The claimants were the over 9000 employees of Morrisons who had brought proceedings against Morrisons alleging that it was vicariously liable for Skelton’s breach of statutory duty under the DPA 1998, his misuse of private information and his breach of his duty of confidence.  The High Court rejected Morrisons’ argument that Skelton’s conduct was not committed in the course of his employment and held that the company was vicariously liable for Skelton’s misconduct.   The company had provided him with the data in order for him to carry out the task assigned to him, and it was stated that what had happened thereafter was a “seamless and continuous sequence of events … an unbroken chain”.  Morrisons’ appeal to the Court of Appeal was dismissed. It held that his actions were “within the field of activities” assigned to him by Morrisons, emphasised that they constituted a “seamless and continuous sequence” or “unbroken chain” of events and crucially held that it was irrelevant that his motive had been to harm Morrisons.

In arriving at these conclusions, both the High Court and the Court of Appeal adopted language as quoted taken from the judgement of Lord Toulson in Mohamud.

According to the Supreme Court, the error lay in approaching the so-called “close connection test” as requiring the court to consider whether there was a temporal or causal connection between the employment and the wrongdoing and then whether it was right to for the employer to be held liable as a matter of social justice.   That was a simplification of the approach taken in Mahmud.  Words used such as “an unbroken sequence of events” and “a seamless episode” were really directed towards the capacity in which the employee was acting and not to the temporal or causal connection between the events.   Importantly, the motive of the employee is relevant.  The question of whether the misconduct was to be regarded as done by the employee in the ordinary course of his employment “is not determined according to the individual judge’s” sense of social justice but by reference to “orthodox common law reasoning,  in other words the established case law dealing with circumstances where it has been established that there is vicarious liability.

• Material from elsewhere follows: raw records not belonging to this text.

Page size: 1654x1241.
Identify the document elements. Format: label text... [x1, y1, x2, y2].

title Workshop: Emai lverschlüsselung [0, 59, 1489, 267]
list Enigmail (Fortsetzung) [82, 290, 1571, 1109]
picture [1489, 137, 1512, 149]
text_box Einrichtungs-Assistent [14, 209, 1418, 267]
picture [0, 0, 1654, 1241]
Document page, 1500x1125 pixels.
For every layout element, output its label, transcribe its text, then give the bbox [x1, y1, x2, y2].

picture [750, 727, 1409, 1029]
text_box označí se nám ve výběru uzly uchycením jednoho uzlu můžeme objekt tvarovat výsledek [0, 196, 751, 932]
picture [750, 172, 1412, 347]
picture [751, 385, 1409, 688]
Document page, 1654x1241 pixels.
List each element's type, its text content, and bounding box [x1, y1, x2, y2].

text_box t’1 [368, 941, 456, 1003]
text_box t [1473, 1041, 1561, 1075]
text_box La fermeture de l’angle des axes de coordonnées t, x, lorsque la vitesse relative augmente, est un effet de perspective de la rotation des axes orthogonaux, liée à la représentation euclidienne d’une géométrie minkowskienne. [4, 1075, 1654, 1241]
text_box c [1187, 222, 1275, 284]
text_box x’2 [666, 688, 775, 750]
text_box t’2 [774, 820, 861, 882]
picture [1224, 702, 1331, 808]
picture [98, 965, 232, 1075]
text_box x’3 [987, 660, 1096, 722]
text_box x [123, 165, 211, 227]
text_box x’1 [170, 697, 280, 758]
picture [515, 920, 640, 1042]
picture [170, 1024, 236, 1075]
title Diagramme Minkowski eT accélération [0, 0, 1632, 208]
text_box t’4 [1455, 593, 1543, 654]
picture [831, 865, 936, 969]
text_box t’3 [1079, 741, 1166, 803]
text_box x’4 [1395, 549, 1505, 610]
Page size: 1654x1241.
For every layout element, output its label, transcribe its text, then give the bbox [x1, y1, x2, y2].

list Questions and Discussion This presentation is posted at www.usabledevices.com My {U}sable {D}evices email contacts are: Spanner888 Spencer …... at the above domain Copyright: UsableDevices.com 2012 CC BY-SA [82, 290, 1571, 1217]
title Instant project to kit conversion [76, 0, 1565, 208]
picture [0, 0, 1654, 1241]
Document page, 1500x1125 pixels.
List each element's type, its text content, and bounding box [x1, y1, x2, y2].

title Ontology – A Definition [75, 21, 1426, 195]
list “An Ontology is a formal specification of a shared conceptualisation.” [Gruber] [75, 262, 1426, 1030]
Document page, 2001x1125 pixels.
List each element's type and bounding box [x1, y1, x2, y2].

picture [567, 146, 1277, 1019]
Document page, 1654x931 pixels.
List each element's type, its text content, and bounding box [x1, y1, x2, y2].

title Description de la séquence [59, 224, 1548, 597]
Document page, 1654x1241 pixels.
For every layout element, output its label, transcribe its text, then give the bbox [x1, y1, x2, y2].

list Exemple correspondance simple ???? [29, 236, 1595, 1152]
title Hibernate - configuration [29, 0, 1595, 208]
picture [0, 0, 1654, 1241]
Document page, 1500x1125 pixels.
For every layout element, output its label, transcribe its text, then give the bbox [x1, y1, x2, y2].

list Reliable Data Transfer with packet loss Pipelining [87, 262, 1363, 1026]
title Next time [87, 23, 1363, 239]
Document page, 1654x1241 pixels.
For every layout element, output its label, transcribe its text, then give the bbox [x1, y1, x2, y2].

In the circumstances, Morrisons could not be vicariously liable for Skelton’s conduct: the disclosure of the data on the internet did not form part of his delegated function or “field of activities”, the unbroken chain of causation between the provision of the data to Skelton and that disclosure did not of itself satisfy the close connection test and the fact that he was acting for purely personal reasons in seeking vengeance against his employer was highly material.

The ramifications are that it will be more difficult to impose vicarious liability where employees act wholly or mainly in their own interests, despite the opportunity to commit the misconduct which their employment has afforded them.  The question of whether there will be vicarious liability will (hopefully) be less open ended and more certain since it is likely to be determined by analogy with case law dealing with similar circumstances.  The fact that the employment gives an employee the opportunity to commit a wrongful act is not going to be enough on its own to establish vicarious liability.  Motive and, indeed, whether the employee is “on a frolic of his own” will be highly relevant.